What's in a classroom?

According to the Office of Classroom Management, all classrooms on the Twin Cities campus must meet the requirements listed in Classroom Appendix to the U of M Facilities Construction Standards. Here's a sampling of classroom must-haves:

* A clock on a wall (other than the front wall).

* A pencil sharpener

* Opaque window treatments, such as shades or blinds that can eliminate all outside light.

* Washable wall surfaces, especially in new classrooms.

* Marker boards must be a minimum of 4 feet high and mounted 36 inches above the floor.

* An instructor's seat should look similar (in its finished detail) to the other furniture in the room.

In 1995, the University conducted a major study to explore the long-standing issues and problems with its general-purpose classrooms. The study concluded that the University needed a serious upgrade of its classrooms to attract both teachers and students. Blackboards were becoming a thing of the past; projector-capable classrooms were in.

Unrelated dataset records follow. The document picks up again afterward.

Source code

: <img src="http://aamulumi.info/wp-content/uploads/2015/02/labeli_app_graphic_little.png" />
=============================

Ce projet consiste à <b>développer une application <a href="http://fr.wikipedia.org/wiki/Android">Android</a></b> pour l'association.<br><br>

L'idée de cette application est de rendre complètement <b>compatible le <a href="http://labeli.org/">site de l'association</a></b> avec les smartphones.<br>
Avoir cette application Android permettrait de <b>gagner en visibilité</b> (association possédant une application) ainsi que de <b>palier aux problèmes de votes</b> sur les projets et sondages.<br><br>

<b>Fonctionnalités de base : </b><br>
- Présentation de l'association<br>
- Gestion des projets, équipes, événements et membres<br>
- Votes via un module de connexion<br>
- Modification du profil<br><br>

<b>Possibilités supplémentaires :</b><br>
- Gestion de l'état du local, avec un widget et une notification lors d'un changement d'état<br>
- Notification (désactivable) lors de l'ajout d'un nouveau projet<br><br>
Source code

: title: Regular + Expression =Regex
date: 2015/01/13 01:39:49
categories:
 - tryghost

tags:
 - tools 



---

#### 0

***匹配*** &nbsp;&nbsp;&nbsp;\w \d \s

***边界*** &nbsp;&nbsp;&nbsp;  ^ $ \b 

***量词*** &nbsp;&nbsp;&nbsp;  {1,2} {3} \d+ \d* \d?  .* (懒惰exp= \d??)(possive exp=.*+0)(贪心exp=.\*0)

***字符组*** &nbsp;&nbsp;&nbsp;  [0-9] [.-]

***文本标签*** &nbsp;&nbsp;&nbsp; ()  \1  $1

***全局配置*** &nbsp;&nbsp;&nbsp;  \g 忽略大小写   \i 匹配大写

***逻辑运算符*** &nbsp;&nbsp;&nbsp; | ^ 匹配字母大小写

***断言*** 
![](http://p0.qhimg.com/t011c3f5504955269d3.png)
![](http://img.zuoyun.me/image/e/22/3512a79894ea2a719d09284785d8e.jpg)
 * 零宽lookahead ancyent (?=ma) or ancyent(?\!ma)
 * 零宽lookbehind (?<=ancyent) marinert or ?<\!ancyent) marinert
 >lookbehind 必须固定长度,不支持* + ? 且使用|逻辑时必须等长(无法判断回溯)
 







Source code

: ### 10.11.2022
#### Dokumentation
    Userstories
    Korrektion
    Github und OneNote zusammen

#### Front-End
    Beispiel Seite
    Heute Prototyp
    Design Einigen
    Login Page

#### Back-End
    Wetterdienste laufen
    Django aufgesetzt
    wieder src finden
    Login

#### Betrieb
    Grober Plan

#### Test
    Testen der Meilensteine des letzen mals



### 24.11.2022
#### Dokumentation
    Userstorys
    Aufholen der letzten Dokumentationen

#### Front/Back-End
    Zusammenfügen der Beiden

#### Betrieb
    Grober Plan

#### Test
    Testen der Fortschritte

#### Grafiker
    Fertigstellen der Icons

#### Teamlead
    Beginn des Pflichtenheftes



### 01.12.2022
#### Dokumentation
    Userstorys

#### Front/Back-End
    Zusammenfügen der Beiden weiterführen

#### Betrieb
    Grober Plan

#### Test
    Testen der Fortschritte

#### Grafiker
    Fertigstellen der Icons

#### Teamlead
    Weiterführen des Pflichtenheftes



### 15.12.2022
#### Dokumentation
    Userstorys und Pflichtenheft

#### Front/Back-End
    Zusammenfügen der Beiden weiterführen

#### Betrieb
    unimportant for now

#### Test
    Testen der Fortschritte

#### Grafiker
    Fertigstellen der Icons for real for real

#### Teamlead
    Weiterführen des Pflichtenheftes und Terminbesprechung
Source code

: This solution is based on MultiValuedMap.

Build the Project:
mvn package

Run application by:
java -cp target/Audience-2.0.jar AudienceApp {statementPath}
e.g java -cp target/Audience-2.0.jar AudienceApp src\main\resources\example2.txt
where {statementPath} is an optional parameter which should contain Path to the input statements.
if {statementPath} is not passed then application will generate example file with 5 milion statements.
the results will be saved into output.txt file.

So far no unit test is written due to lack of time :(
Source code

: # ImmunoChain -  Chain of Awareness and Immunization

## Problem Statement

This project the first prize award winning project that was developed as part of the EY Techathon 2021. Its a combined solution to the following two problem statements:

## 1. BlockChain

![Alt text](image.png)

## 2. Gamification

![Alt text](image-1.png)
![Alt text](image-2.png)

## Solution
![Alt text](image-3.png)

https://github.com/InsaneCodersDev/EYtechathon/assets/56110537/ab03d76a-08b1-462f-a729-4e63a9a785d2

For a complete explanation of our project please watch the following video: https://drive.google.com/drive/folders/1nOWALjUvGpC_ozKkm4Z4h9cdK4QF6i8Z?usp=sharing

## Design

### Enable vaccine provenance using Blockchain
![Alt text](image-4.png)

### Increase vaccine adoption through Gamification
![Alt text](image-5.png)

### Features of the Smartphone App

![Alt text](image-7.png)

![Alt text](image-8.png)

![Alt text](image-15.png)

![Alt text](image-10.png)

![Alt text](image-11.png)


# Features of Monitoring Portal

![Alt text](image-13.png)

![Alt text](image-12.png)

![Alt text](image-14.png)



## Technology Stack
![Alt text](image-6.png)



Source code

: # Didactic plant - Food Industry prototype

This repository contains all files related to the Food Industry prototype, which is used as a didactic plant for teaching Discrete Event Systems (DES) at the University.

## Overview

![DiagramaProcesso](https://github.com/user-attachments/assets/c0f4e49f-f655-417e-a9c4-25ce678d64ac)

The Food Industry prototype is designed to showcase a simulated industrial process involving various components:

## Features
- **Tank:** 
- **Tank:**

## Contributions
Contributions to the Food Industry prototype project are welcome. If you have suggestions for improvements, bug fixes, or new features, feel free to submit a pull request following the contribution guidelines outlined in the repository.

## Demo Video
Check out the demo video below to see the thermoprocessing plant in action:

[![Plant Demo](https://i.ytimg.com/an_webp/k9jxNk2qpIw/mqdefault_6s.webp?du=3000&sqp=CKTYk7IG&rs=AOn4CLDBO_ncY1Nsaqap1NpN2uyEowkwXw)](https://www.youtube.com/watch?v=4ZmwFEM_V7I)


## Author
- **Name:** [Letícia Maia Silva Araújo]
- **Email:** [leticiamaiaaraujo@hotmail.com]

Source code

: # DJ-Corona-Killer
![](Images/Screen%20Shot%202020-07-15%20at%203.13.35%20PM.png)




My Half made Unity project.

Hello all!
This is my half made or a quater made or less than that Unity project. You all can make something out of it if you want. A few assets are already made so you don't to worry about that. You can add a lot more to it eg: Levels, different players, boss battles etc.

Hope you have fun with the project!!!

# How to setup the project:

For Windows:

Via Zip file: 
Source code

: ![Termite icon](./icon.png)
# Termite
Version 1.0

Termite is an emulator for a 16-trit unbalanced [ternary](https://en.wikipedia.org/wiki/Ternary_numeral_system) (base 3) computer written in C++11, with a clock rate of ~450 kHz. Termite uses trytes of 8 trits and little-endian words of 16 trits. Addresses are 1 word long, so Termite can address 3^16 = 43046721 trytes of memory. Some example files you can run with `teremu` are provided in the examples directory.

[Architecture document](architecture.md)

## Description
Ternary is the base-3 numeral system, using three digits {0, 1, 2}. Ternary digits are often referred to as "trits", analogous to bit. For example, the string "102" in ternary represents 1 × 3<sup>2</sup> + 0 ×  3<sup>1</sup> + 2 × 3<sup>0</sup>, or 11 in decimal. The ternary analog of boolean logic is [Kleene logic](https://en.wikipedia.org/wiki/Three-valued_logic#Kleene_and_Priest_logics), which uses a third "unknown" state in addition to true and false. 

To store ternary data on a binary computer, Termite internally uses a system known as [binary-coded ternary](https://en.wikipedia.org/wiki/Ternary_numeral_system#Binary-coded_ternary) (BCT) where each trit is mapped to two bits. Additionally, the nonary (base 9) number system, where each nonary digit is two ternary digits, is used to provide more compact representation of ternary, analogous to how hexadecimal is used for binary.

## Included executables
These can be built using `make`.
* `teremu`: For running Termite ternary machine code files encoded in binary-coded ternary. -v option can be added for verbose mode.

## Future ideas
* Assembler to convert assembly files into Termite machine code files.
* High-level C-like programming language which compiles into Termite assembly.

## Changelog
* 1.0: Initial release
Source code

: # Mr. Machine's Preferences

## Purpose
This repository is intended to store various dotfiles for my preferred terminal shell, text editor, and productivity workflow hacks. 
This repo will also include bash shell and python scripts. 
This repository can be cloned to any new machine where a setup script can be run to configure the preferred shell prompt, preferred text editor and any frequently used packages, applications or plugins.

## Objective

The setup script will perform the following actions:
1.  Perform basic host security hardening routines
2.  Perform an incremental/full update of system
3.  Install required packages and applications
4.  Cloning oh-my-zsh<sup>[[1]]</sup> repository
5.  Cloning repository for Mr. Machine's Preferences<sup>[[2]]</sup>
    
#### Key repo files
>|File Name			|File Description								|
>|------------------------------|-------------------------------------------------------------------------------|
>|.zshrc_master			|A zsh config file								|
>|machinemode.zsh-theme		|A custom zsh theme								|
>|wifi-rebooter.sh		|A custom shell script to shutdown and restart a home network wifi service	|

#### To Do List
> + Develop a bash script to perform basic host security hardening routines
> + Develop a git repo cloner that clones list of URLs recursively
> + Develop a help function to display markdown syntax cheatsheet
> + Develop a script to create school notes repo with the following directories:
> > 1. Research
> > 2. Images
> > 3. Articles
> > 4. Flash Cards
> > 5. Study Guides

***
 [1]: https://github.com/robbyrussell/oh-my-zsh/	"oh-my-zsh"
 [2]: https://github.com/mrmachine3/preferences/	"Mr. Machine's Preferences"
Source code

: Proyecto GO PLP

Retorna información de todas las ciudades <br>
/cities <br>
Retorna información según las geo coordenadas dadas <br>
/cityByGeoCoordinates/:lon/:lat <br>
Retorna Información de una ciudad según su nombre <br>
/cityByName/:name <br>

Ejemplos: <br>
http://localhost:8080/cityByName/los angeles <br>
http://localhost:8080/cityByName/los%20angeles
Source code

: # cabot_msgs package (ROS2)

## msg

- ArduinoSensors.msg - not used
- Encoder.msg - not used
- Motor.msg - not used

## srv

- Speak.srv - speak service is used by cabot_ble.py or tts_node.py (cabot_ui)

All of the U's general-purpose classrooms (also called central classrooms) are projector-capable, meaning they are equipped with a data and video projector, smart interface, user-friendly control systems with laptop plug-ins, video inputs, and modular add-ons for special, room-dependent capabilities.

While OCM looks after the general-purpose classrooms, as well as lecture halls and auditoriums, individual University departments are responsible for managing and scheduling "departmental classrooms"--the studios, labs, specialized or unique teaching facilities, and computer labs dedicated to the requirements of a particular department, discipline, or program.